◆ **Goals**
- A) In the book reviews, which word does the first reviewer say they rarely use about a book?
- B) List every summary line that appears in the book reviews.

◆ **Text block**
···
Review: It's incredibly hard to put down into words the effect this particular novel had on me at the time I read it earlier this year ('98). Francie Brady is one of those characters in world literature along with the likes of Holden Caulfield and Patrick Bateman who allow you into their seemingly perfectly logical world and then hit you over the head with a large mallet!!! Hypnotic is a word I rarely use about a book but this is one worthy of that sobriquet - through Pat McCabe's use of language and punctuation and through Francie's seemingly incessant stream of seemingly innocent chatter you find yourself all too easily finding the thread of logic in his unforgiveable actions... That's the real artistry here... It's an absolute must read if you like a good book.

Rating: 4 stars
Summary: James Joyce meets Catcher in the Rye meets Ted Bundy
Review: The hard-to-read style of this book could be an attempt to copy James Joyce, I don't know. I'd like a translation into readable English though :) McCabe is no James Joyce, sorry. But his totally degenerate modern mind, filled with tons of trivial facts about modern culture, is worth the price of the book, yes. The TV movie about Ted Bundy starring Mindy's husband, whats-his-name, of Irish extraction, seems a more powerful psychological insight into a killer's mind than this, and I never quite believe the whole thing, or that there is any real Francie Brady. Still, it's the bargain of the month for people looking for reading thrills.

Rating: 4 stars
Summary: An interesting read.
Review: A light hearted (although at the same time dark) comedy/drama that's worth reading whenever you have time. You'll have to adjust to the author's way of performing run-on sentences. This tale of a mentally unstable Irish boy's humorous and scary life is entertaining, for the most part. Near the end you might sometimes ask, however, when the book will end. Recommended.

Rating: 5 stars
Summary: Haunting and Brilliant
Review: McCabe presents the long view of mental illness. People don't turn mad at any given moment. It is a long, painful process of slights, mistakes, assaults, and traumas which, when added together, can turn a young person into a psychotic madman. This book is riveting. I defy anyone to put it down.
···
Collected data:
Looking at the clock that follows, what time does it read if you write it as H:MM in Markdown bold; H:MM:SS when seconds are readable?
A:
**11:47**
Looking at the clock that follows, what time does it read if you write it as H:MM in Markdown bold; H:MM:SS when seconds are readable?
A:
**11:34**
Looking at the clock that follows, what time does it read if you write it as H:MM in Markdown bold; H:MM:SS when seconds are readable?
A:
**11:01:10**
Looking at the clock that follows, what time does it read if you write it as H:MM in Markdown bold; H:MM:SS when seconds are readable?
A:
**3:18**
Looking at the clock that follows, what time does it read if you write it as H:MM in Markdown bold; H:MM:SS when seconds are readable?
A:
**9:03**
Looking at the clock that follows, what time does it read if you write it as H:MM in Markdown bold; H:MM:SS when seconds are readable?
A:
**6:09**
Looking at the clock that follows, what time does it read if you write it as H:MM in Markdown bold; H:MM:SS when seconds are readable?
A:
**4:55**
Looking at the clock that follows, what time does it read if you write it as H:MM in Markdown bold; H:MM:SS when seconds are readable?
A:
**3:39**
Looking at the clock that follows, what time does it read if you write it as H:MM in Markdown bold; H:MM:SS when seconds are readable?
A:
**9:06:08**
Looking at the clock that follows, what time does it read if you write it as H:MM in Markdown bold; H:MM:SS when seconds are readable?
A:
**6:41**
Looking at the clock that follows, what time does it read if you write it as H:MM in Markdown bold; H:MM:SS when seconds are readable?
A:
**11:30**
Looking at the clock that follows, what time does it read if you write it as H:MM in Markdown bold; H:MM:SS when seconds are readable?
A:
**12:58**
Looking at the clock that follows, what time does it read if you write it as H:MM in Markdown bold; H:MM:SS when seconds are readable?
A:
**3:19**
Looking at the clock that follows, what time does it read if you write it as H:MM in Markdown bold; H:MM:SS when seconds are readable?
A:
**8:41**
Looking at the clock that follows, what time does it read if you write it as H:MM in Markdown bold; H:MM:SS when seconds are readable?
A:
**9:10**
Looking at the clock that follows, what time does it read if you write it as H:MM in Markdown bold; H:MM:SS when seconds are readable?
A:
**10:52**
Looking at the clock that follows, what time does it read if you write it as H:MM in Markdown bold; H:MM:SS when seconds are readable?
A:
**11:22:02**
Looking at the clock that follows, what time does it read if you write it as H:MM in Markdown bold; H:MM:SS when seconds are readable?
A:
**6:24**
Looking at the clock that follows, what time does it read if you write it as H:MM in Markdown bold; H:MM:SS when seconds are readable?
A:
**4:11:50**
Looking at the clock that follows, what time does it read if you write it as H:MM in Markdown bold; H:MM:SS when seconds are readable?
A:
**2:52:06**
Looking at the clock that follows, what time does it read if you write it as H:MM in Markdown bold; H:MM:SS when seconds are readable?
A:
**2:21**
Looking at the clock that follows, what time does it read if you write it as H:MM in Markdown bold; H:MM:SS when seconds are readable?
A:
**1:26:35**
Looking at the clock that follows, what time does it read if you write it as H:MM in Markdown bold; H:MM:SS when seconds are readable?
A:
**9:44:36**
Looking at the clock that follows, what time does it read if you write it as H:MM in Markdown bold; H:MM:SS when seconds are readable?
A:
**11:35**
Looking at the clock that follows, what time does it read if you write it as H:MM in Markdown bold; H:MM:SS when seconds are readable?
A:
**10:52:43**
···
◆ **Worked solutions**
- A) Hypnotic

- B)
- James Joyce meets Catcher in the Rye meets Ted Bundy
- An interesting read.
- Haunting and Brilliant